* [COMPITO DA SVOLGERE]:
Rispondi in base alla recensione del film.
1. Come si chiama la regista del film?
2. Quanti anni ha Nisha?
3. Che attività gestisce il padre di Nisha?

* [TESTO DELLA PAGINA]:
Però è necessario fare i conti con la realtà: la cronaca recente ci consegna il caso di una ragazza uccisa dal padre pachistano per via della sua relazione con il fidanzato bresciano, e non è il primo episodio; e la biografia personale della regista Iram Haq contiene esattamente quello che ci racconta nel film, incluso un rimpatrio forzato, chiamiamolo pure un rapimento dei familiari, per punirla dei suoi cedimenti ai costumi occidentali.

 

La trama ruota intorno alla sedicenne Nisha, adolescente immigrata di seconda generazione dal carattere mite che non vuole creare dispiacere ai genitori e ne segue apparentemente i rigidi dettami morali e partecipando ai riti familiari, ma in realtà vive la sua età in modo più esuberante (più nella forma che nella sostanza) di quel che pensano a casa. Il fattaccio accade quando di notte lascia entrare in camera sua un focoso spasimantino norvegese al quale parte una suoneria di cellulare che sveglierebbe un orso in letargo. I due si sono a stento baciati ma questo è già sufficiente per esigere che la figlia acconsenta a un matrimonio riparatore con il giovanotto, per intanto gonfiato di botte dal padre, che sin lì era parso, oltre che un cordiale gestore di un supermarket, un modello di mansuetudine e affettività. Nella comunità pakistana ci si domanda dove andremo a finire e si suggerisce che Nisha meriti un castigo esemplare. Così il padre e il fratello, previo tradimento da parte della madre di ogni patto di lealtà con Nisha, la caricano di forza con destinazione Pakistan mollandola al resto del parentado. La ragazza si trova proiettata in una realtà che le è estranea (e che viene pur essa descritta in modo marcatamente negativo) con l’aggravante che questa estraneità le viene rinfacciata dagli zii come una colpevole negazione delle radici. Proprio quando Nisha comincia a farsi una parziale ragione del rimpatrio si ripresenta una situazione fugacemente sentimentale ancora più catastrofica della prima per gli effetti e il grado di violenza, fisica ma soprattutto morale, che la segue. Il padre sarà costretto, con alterne emozioni, a confrontarsi con il problema che Nisha costituisce per la sua reputazione e quel che fu lo scopo della sua immigrazione, l’offerta ai figli di un futuro migliore.

* [DATI FORNITI]:
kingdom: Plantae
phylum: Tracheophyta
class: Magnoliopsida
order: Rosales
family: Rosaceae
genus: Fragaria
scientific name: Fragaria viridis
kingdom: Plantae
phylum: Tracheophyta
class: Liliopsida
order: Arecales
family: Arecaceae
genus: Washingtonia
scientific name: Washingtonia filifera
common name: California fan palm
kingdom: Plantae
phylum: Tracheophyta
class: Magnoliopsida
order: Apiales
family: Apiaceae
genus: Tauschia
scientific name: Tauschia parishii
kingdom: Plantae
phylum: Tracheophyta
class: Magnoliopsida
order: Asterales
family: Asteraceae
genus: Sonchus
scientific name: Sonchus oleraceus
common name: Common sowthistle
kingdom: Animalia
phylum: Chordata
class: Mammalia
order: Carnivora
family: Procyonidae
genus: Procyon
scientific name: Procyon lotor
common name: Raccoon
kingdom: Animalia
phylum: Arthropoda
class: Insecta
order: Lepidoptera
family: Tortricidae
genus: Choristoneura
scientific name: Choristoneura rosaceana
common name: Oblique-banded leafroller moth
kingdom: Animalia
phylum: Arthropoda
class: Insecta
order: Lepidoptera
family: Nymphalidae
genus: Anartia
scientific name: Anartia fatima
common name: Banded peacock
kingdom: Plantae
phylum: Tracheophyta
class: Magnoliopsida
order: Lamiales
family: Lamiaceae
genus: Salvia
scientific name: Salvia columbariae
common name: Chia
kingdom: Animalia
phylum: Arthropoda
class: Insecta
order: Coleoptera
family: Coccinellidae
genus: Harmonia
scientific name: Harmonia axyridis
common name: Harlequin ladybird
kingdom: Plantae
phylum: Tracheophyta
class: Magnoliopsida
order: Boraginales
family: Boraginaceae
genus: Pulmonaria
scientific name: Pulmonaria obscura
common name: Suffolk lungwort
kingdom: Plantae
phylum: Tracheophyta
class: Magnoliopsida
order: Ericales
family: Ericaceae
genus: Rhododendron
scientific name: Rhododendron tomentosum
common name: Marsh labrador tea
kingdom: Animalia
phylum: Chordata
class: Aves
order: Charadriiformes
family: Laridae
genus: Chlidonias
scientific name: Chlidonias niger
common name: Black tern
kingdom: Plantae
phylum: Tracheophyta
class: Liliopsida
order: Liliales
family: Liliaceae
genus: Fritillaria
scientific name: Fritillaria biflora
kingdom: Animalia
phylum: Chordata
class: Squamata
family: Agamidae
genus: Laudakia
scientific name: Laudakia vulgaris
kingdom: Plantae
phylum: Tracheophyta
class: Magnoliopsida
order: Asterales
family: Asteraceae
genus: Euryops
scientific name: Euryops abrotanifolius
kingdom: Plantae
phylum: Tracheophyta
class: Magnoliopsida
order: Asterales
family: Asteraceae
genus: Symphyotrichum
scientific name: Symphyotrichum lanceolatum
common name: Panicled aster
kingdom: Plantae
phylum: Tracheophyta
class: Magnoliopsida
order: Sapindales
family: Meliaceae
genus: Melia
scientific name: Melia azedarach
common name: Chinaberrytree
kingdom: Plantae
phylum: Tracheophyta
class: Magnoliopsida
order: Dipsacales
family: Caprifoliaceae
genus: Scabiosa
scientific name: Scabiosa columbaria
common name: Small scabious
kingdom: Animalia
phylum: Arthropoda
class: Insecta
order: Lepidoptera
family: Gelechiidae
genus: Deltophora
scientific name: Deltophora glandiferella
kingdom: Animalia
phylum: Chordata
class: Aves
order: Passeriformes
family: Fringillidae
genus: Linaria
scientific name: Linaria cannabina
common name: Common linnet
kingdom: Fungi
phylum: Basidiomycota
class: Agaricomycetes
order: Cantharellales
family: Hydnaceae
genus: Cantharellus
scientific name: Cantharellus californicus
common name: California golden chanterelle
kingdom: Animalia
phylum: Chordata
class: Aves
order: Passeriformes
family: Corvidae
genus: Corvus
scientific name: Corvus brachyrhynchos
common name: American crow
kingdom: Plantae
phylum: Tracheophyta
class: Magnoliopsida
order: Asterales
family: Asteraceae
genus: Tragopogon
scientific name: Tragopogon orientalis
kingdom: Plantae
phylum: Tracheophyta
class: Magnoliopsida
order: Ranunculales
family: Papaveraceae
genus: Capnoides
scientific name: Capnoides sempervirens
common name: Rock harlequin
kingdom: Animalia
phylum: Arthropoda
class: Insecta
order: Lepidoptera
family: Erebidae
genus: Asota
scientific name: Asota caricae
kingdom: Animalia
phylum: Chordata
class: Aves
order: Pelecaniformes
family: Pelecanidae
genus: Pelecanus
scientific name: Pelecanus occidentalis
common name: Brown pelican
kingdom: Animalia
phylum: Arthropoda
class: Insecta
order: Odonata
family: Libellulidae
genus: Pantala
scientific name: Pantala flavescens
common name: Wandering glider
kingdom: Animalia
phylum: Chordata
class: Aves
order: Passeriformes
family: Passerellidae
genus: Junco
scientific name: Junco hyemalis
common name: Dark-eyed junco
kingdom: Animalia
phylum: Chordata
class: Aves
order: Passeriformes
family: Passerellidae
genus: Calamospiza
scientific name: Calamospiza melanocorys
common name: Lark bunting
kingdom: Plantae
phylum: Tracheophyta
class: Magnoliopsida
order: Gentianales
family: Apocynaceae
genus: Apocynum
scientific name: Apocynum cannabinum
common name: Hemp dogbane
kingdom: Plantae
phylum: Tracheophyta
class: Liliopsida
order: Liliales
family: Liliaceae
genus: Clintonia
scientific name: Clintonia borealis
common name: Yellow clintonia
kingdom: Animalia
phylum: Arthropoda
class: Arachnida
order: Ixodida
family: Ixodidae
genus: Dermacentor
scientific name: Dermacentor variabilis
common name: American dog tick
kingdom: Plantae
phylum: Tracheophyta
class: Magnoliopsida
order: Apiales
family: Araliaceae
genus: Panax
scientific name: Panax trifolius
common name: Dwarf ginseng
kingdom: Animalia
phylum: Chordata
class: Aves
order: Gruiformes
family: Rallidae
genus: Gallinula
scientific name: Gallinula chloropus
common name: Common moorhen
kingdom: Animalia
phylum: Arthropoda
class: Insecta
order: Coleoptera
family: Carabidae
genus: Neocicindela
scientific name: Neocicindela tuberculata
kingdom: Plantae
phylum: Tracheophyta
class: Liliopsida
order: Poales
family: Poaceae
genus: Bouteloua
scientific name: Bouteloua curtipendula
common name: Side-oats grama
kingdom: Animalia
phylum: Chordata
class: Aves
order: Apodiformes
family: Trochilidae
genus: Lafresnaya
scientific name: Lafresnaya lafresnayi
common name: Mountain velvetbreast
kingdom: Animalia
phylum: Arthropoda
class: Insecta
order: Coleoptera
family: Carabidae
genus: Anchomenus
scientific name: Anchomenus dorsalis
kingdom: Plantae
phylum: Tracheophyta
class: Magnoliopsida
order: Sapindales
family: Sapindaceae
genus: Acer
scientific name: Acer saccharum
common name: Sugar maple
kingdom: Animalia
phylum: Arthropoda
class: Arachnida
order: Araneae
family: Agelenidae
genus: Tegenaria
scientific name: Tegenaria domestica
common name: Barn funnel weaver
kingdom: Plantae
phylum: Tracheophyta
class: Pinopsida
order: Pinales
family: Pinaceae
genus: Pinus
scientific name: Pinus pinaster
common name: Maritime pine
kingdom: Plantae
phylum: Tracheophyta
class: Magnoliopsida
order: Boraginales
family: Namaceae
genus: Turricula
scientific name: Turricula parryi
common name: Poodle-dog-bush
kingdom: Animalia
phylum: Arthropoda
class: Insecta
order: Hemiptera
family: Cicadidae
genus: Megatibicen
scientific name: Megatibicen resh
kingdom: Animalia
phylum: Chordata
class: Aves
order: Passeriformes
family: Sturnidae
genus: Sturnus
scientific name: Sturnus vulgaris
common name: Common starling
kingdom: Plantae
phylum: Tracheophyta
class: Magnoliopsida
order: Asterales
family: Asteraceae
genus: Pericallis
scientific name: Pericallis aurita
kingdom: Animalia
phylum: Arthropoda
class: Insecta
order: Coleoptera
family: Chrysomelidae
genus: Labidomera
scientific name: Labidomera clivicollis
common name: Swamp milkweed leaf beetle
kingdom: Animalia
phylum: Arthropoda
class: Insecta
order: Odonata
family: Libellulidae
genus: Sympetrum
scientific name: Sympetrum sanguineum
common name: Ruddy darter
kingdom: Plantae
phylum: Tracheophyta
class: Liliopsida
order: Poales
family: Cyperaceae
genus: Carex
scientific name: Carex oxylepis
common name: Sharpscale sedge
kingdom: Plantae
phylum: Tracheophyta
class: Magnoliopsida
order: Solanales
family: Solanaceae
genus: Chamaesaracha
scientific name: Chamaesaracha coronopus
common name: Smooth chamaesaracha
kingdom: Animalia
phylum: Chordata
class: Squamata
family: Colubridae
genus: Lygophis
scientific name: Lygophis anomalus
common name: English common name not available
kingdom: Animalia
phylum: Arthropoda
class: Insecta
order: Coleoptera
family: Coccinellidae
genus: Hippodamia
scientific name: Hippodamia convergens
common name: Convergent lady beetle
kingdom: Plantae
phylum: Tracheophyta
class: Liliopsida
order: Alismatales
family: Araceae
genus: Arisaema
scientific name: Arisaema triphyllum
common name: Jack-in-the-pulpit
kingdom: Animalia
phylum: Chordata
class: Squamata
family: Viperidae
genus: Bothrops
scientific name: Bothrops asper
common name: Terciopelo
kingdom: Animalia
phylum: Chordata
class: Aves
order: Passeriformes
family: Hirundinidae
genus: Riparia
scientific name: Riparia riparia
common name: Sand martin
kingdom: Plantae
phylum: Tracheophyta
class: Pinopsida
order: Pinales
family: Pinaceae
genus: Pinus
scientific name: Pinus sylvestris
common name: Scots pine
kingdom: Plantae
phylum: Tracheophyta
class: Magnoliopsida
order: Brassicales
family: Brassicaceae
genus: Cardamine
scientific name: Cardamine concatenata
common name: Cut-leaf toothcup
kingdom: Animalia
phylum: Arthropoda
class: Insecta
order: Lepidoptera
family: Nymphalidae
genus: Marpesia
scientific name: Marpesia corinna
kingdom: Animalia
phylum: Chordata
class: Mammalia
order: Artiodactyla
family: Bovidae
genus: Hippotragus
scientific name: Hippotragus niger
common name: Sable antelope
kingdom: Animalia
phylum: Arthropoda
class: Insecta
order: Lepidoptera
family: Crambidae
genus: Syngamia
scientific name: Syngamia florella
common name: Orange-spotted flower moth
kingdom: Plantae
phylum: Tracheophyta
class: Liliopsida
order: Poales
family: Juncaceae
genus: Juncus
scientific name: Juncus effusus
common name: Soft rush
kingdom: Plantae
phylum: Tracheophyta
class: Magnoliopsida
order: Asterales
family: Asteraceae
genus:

* [RISULTATO ATTESO]:
1. Iram Haq.
2. Sedici anni.
3. Un supermarket.